Idid. (Referencing Carleton Collections) officially opens on Friday, September 14 with a reception and brief commentary from the artists themselves. The opening is also taking place in collaboration with nearby St. Olaf College  —“Creativity and the Colleges: An Art Crawl” encourages participants to seek out the new exhibitions at the two Northfield colleges, both of which are focused on works by art faculty. The opening reception for St.
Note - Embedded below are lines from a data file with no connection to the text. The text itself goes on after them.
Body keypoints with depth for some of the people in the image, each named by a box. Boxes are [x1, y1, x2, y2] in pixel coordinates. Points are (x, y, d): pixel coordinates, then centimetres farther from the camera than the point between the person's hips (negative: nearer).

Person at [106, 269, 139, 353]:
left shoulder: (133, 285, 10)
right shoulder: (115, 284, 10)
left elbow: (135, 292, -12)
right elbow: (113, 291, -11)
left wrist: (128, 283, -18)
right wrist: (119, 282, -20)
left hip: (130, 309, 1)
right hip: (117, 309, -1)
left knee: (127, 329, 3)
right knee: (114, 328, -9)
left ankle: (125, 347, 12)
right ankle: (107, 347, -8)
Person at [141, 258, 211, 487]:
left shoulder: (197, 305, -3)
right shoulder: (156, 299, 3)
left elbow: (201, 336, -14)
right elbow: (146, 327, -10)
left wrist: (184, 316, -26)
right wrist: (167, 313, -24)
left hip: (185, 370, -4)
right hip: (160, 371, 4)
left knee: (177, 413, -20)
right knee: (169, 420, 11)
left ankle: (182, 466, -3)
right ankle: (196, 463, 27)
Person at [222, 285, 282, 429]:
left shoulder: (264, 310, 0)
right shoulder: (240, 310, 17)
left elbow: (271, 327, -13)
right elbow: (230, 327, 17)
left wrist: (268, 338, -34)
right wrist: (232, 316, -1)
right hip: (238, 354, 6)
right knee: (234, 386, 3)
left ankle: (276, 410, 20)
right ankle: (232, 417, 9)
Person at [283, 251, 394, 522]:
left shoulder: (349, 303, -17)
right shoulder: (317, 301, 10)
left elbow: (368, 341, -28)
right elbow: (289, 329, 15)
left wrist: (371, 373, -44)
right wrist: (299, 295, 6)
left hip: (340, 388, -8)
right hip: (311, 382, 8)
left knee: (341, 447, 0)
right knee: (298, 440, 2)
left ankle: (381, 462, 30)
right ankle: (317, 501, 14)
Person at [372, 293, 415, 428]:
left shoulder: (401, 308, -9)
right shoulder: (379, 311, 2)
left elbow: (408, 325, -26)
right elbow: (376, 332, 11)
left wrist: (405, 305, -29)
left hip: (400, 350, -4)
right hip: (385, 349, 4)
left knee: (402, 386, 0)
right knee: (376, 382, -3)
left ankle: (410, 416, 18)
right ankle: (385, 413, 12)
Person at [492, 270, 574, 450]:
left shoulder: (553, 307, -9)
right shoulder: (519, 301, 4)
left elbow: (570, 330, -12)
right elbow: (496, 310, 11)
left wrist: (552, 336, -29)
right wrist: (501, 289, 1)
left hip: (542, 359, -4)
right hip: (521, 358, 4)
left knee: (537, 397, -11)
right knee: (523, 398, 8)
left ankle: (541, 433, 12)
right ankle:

Olaf’s Flaten Art Museum exhibit, Artists on the Hill: Department of Art and Art History, takes place from 6 to 8 p.m., and the opening reception at Carleton will be held from 7 to 9 p.m. (with brief remarks by the artists at 7:30 p.m.).

“This is a wonderful way to welcome a new season with faculty exhibitions at both Carleton and St. Olaf Colleges,” says Bradley.

Ibid. (Reference Carleton Collections) will be on display through November 14, 2012. Also on display in the Perlman Teaching Museum’s Kaemmer Family Gallery is Art Treasures/Curricular Resources, which is an extension of courses in history and French. For more information, including disability accommodations, contact Laurel Bradley at (507) 222-4342 or (507) 222-4469 or visit online at http://go.carleton.edu/museum.

The Weitz Center for Creativity is located at 320 North Third Street in Northfield. Hours for the Perlman Teaching Museum are: Monday-Wednesday, 11 a.m. to 6 p.m.; Thursday-Friday 11 a.m. to 9 p.m.; and Saturday-Sunday, 12 p.m. to 4 p.m.; the Museum is closed on Sundays. Enter the Perlman Teaching Museum, Weitz Center for Creativity, at Third and College Streets.